SOURCE DOCUMENT:
_____
2.10. Steamed Bread Preparation

The dough preparation process was the same as in 2.2, in which 6% soybean residue dietary fiber addition was selected. After dough preparation, it was placed in a rising box with 80% relative humidity and steamed for 20 min after fermentation for 1 h. A resulting composite steamed bread with different modified DFs was obtained. Before all analyses, the steamed bread was cooled at room temperature for 1 h. The steamed bread was named WS, WS-ODF, WS-HEDF, and WS-UEDF according to the different modifications.

2.11. Measurement of Specific Volume and Height-to-Diameter Ratio of Steamed Bread

Specific volume determination method: Determine the quality of cooled steamed bread, use the millet substitution method to determine the volume of steamed bread, and repeat 3 times to take the average value [17]. The specific volume is calculated using the following formula:

$$\mathrm{specific} \mathrm{volume} (\mathrm{mL}/\mathrm{g})={\displaystyle \frac{\mathrm{volumetric} \left(\mathrm{mL}\right)}{\mathrm{weight} \left(\mathrm{g}\right)}}$$

(1)

Measurement method of height–diameter ratio: Measure the diameter and height of the steamed bread with electronic vernier calipers, calculate the height–diameter ratio, and repeat 3 times to take the average value. The following formula is used to calculate the height–diameter ratio:

$$\mathrm{aspect} \mathrm{ratio}={\displaystyle \frac{\mathrm{height} (\mathrm{mm})}{\mathrm{diameter} (\mathrm{mm})}}$$

(2)
_____
DATA RECORDS:

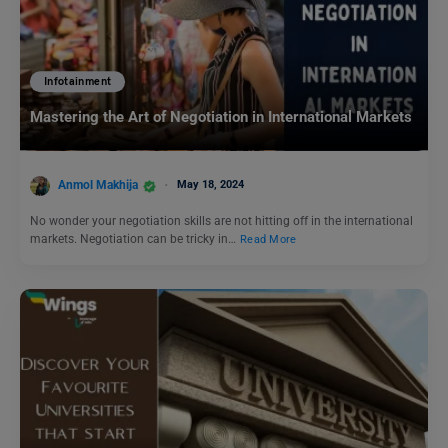
Infotainment
Mastering the Art of Negotiation in International Markets
Anmol Makhija
May 18, 2024
No wonder your negotiation skills are not hitting off in the international
markets. Negotiation can be tricky in…
Read More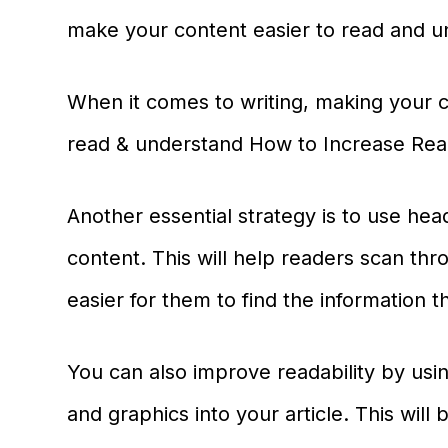
make your content easier to read and u
When it comes to writing, making your c
read & understand How to Increase Read
Another essential strategy is to use he
content. This will help readers scan thr
easier for them to find the information 
You can also improve readability by us
and graphics into your article. This will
_____
WHAT YOU WILL DO:
(A) List the names given to the steamed bread samples in the steamed bread methods section.
(B) Resume the steamed bread methods section from the point where it stops.
The lines above are separate material and bear no relation to the steamed bread methods section.

RESULTS FOR THE EXERCISE:
(A) WS, WS-ODF, WS-HEDF, WS-UEDF

(B)
2.12. Measurement of the Texture of Steamed Bread

The texture characteristics of steamed bread samples were measured using a texture analyzer (weighing sensor 5 kg, Load cell 5 kg, Honeywell Engineering, Morris Plains, NJ, USA). The probe type was the same as the dough. We cut the steamed bread into pieces 2 cm wide, 4 cm long, and 5 cm high for measurement. The pre-measurement speed was 1.0 mm/s, the post-measurement speed was 1.0 mm/s, and the trigger force was 5.0 g. The deformation level was 50% of the sample height. The metrics determined by this test included hardness, springiness, cohesiveness, chewiness, viscosity, and resilience. The test was completed in three repetitions.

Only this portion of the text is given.